───── Data shown ─────
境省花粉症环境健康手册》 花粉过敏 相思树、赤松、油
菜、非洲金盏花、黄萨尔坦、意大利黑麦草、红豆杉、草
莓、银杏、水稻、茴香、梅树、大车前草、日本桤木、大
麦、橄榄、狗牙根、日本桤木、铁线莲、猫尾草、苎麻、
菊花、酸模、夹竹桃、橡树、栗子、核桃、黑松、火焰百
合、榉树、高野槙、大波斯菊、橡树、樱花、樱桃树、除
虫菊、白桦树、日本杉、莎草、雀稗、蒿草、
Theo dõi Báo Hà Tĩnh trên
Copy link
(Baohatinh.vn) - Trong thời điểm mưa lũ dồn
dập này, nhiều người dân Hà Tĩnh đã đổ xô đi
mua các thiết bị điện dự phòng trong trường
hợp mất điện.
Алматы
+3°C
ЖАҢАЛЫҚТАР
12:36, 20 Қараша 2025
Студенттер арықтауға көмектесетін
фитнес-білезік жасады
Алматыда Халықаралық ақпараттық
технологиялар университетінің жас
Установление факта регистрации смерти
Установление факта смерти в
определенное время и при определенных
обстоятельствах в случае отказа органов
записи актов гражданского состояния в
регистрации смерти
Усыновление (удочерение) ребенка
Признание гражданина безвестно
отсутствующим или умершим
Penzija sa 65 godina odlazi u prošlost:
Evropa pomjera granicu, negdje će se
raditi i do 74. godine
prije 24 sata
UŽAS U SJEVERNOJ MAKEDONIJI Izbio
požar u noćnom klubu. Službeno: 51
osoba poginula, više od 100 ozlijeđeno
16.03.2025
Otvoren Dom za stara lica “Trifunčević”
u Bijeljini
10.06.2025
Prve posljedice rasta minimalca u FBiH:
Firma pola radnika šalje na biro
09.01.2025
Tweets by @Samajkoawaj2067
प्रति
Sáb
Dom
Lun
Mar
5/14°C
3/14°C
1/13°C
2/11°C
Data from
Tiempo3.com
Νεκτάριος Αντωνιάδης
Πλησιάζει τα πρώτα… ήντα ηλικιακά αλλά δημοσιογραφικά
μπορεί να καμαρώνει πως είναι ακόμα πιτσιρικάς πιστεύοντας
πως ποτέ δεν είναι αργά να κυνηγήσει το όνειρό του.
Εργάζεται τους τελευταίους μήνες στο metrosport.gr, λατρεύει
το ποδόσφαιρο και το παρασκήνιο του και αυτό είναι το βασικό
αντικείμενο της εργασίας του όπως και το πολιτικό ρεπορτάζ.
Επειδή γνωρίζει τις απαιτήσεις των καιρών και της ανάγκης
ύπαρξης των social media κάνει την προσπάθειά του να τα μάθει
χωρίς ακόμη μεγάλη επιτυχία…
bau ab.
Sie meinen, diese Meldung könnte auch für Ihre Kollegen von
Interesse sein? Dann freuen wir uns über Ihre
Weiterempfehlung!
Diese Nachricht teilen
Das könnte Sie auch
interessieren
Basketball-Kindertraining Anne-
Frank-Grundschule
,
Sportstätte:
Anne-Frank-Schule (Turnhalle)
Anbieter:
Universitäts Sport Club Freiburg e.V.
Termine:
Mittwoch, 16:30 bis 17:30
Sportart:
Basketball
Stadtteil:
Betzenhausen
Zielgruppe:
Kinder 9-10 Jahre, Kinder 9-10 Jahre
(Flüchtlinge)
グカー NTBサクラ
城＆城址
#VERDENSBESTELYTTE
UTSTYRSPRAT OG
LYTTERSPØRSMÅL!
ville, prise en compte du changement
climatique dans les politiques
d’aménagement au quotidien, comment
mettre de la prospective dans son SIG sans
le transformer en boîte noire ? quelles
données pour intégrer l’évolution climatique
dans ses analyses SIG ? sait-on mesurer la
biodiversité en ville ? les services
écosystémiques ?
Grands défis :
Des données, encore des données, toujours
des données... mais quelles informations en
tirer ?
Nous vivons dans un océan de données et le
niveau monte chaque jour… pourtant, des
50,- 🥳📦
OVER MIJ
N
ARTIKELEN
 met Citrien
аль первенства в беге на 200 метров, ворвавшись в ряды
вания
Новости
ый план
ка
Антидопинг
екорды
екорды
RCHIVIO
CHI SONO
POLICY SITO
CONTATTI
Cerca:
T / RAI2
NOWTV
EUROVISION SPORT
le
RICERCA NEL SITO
─────
- _What is being asked_:
Please extract the text from every row above, copying each line word for word.

- _Output for this task_:
境省花粉症环境健康手册》 花粉过敏 相思树、赤松、油
菜、非洲金盏花、黄萨尔坦、意大利黑麦草、红豆杉、草
莓、银杏、水稻、茴香、梅树、大车前草、日本桤木、大
麦、橄榄、狗牙根、日本桤木、铁线莲、猫尾草、苎麻、
菊花、酸模、夹竹桃、橡树、栗子、核桃、黑松、火焰百
合、榉树、高野槙、大波斯菊、橡树、樱花、樱桃树、除
虫菊、白桦树、日本杉、莎草、雀稗、蒿草、
Theo dõi Báo Hà Tĩnh trên
Copy link
(Baohatinh.vn) - Trong thời điểm mưa lũ dồn
dập này, nhiều người dân Hà Tĩnh đã đổ xô đi
mua các thiết bị điện dự phòng trong trường
hợp mất điện.
Алматы
+3°C
ЖАҢАЛЫҚТАР
12:36, 20 Қараша 2025
Студенттер арықтауға көмектесетін
фитнес-білезік жасады
Алматыда Халықаралық ақпараттық
технологиялар университетінің жас
Установление факта регистрации смерти
Установление факта смерти в
определенное время и при определенных
обстоятельствах в случае отказа органов
записи актов гражданского состояния в
регистрации смерти
Усыновление (удочерение) ребенка
Признание гражданина безвестно
отсутствующим или умершим
Penzija sa 65 godina odlazi u prošlost:
Evropa pomjera granicu, negdje će se
raditi i do 74. godine
prije 24 sata
UŽAS U SJEVERNOJ MAKEDONIJI Izbio
požar u noćnom klubu. Službeno: 51
osoba poginula, više od 100 ozlijeđeno
16.03.2025
Otvoren Dom za stara lica “Trifunčević”
u Bijeljini
10.06.2025
Prve posljedice rasta minimalca u FBiH:
Firma pola radnika šalje na biro
09.01.2025
Tweets by @Samajkoawaj2067
प्रति
Sáb
Dom
Lun
Mar
5/14°C
3/14°C
1/13°C
2/11°C
Data from
Tiempo3.com
Νεκτάριος Αντωνιάδης
Πλησιάζει τα πρώτα… ήντα ηλικιακά αλλά δημοσιογραφικά
μπορεί να καμαρώνει πως είναι ακόμα πιτσιρικάς πιστεύοντας
πως ποτέ δεν είναι αργά να κυνηγήσει το όνειρό του.
Εργάζεται τους τελευταίους μήνες στο metrosport.gr, λατρεύει
το ποδόσφαιρο και το παρασκήνιο του και αυτό είναι το βασικό
αντικείμενο της εργασίας του όπως και το πολιτικό ρεπορτάζ.
Επειδή γνωρίζει τις απαιτήσεις των καιρών και της ανάγκης
ύπαρξης των social media κάνει την προσπάθειά του να τα μάθει
χωρίς ακόμη μεγάλη επιτυχία…
bau ab.
Sie meinen, diese Meldung könnte auch für Ihre Kollegen von
Interesse sein? Dann freuen wir uns über Ihre
Weiterempfehlung!
Diese Nachricht teilen
Das könnte Sie auch
interessieren
Basketball-Kindertraining Anne-
Frank-Grundschule
,
Sportstätte:
Anne-Frank-Schule (Turnhalle)
Anbieter:
Universitäts Sport Club Freiburg e.V.
Termine:
Mittwoch, 16:30 bis 17:30
Sportart:
Basketball
Stadtteil:
Betzenhausen
Zielgruppe:
Kinder 9-10 Jahre, Kinder 9-10 Jahre
(Flüchtlinge)
グカー NTBサクラ
城＆城址
#VERDENSBESTELYTTE
UTSTYRSPRAT OG
LYTTERSPØRSMÅL!
ville, prise en compte du changement
climatique dans les politiques
d’aménagement au quotidien, comment
mettre de la prospective dans son SIG sans
le transformer en boîte noire ? quelles
données pour intégrer l’évolution climatique
dans ses analyses SIG ? sait-on mesurer la
biodiversité en ville ? les services
écosystémiques ?
Grands défis :
Des données, encore des données, toujours
des données... mais quelles informations en
tirer ?
Nous vivons dans un océan de données et le
niveau monte chaque jour… pourtant, des
50,- 🥳📦
OVER MIJ
N
ARTIKELEN
 met Citrien
аль первенства в беге на 200 метров, ворвавшись в ряды
вания
Новости
ый план
ка
Антидопинг
екорды
екорды
RCHIVIO
CHI SONO
POLICY SITO
CONTATTI
Cerca:
T / RAI2
NOWTV
EUROVISION SPORT
le
RICERCA NEL SITO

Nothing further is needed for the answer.